6. En deuxième lieu, M. A..., qui se borne à se prévaloir de sa situation en France, n’indique pas en quoi la décision fixant le pays de destination méconnaîtrait l’article 8 de la convention européenne de sauvegarde des droits de l’homme et des libertés fondamentales. Par suite, ce moyen ne peut qu’être écarté.

7. En dernier lieu, aux termes de l’article 3 de la convention européenne de sauvegarde des droits de l’homme et des libertés fondamentales : « Nul ne peut être soumis à la torture ni à des peines ou traitements inhumains ou dégradants ».

8. Si M. A... soutient avoir subi, avec sa famille, des violences de la part de la Ligue Awami, et qu’une procédure serait ouverte à son encontre au Bangladesh, il se borne à renvoyer à des pièces censées attester de la véracité de son récit.
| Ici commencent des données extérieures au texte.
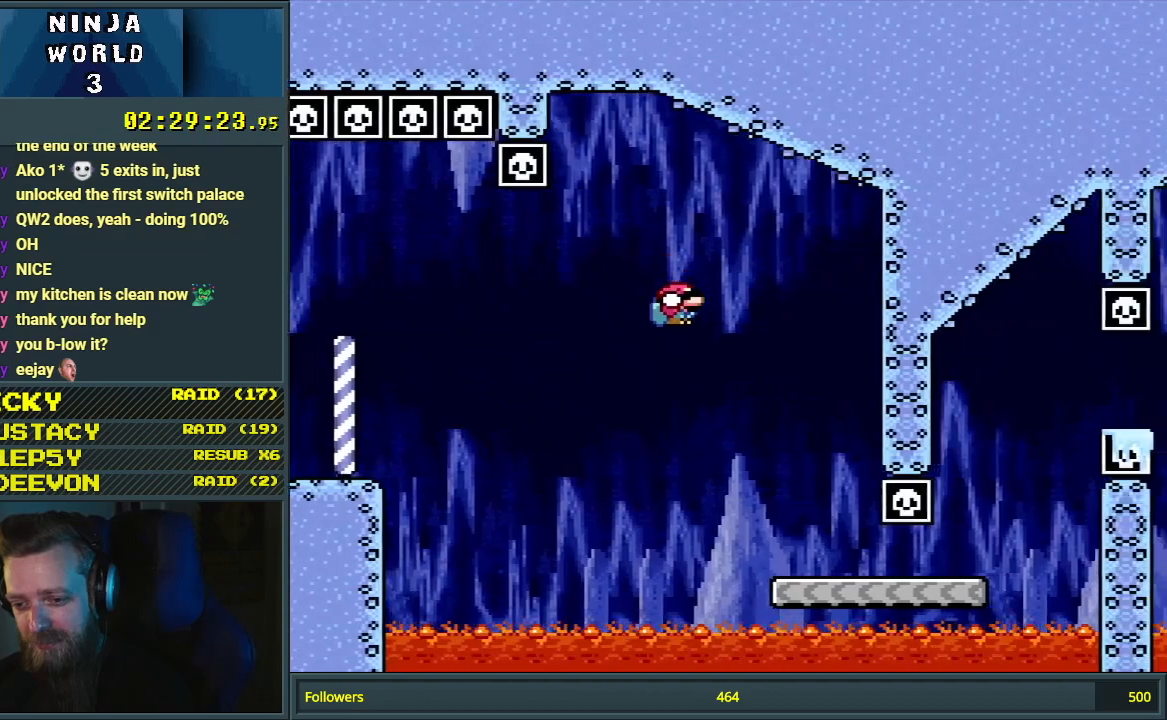
{"buttons": ["Y", "DPAD_DOWN", "DPAD_RIGHT"], "events": [[283, "B", "up"]]}
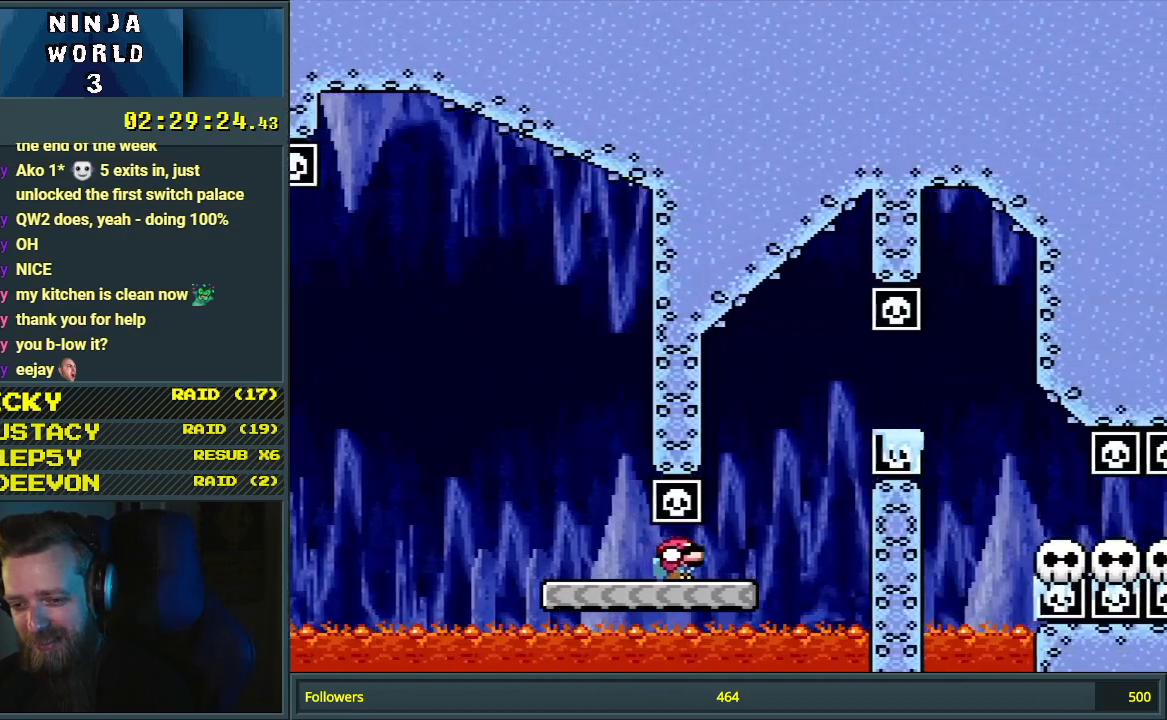
{"buttons": ["B", "Y", "DPAD_DOWN", "DPAD_RIGHT"], "events": [[83, "B", "down"], [250, "B", "up"], [317, "B", "down"]]}
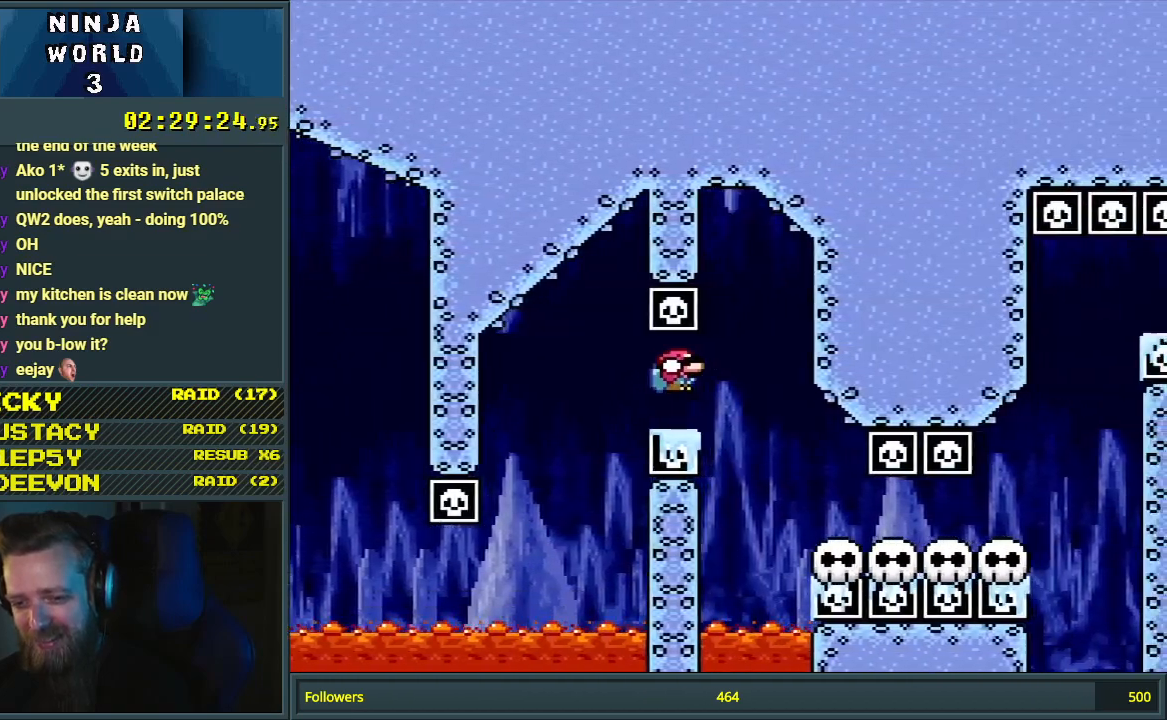
{"buttons": ["Y", "DPAD_DOWN", "DPAD_RIGHT"], "events": [[17, "B", "up"]]}
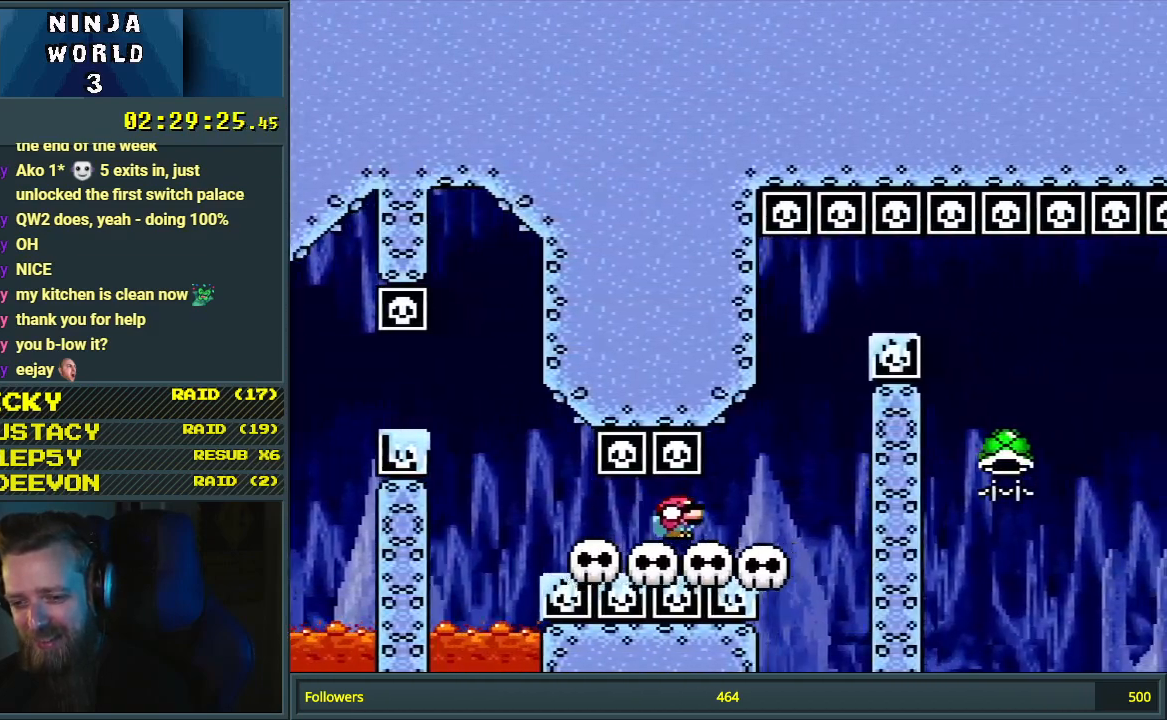
{"buttons": ["B", "Y", "DPAD_DOWN", "DPAD_RIGHT"], "events": [[67, "B", "down"], [167, "DPAD_RIGHT", "up"], [217, "DPAD_LEFT", "down"], [283, "DPAD_LEFT", "up"], [300, "DPAD_RIGHT", "down"], [350, "DPAD_DOWN", "up"], [500, "DPAD_DOWN", "down"]]}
Il ne produit toutefois aucun élément nouveau, ni aucune précision de nature à remettre en cause l’appréciation portée sur son récit et ces pièces par l’Office français de protection des réfugiés et apatrides et par la Cour nationale du droit d’asile. Par suite, le moyen tiré de la méconnaissance des stipulations précitées doit être écarté.

9. Il résulte de tout ce qui précède que M. A... n’est pas fondé à soutenir que c’est à tort que, par le jugement attaqué, le magistrat désigné par le président du tribunal administratif de Paris a rejeté sa demande. Ses conclusions, au demeurant irrecevables, tendant au constat de l’abrogation de l’arrêté du 12 décembre 2023, celles aux fins d’injonction et d’astreinte et celles présentées sur le fondement des articles 37 de la loi du 10 juillet 1991 et L. 761-1 du code de justice administrative doivent, par voie de conséquence, également être rejetées.




D É C I D E :




Article 1er : La requête de M. A... est rejetée.

Article 2 : Le présent arrêt sera notifié à M. B... A... et au ministre de l’intérieur.
Copie en sera transmise au préfet de police.


Délibéré après l’audience du 24 octobre 2025, à laquelle siégeaient :

Mme Doumergue, présidente de chambre,
Mme Bruston, présidente-assesseure,
Mme Saint-Macary, première conseillère.


Rendu public par mise à disposition au greffe le 21 novembre 2025.


La rapporteure,
M. SAINT-MACARY


La présidente,
M. DOUMERGUE








La greffière,
E. FERNANDO




La République mande et ordonne au ministre de l’intérieur en ce qui le concerne ou à tous commissaires de justice à ce requis en ce qui concerne les voies de droit commun contre les parties privées, de pourvoir à l'exécution de la présente décision.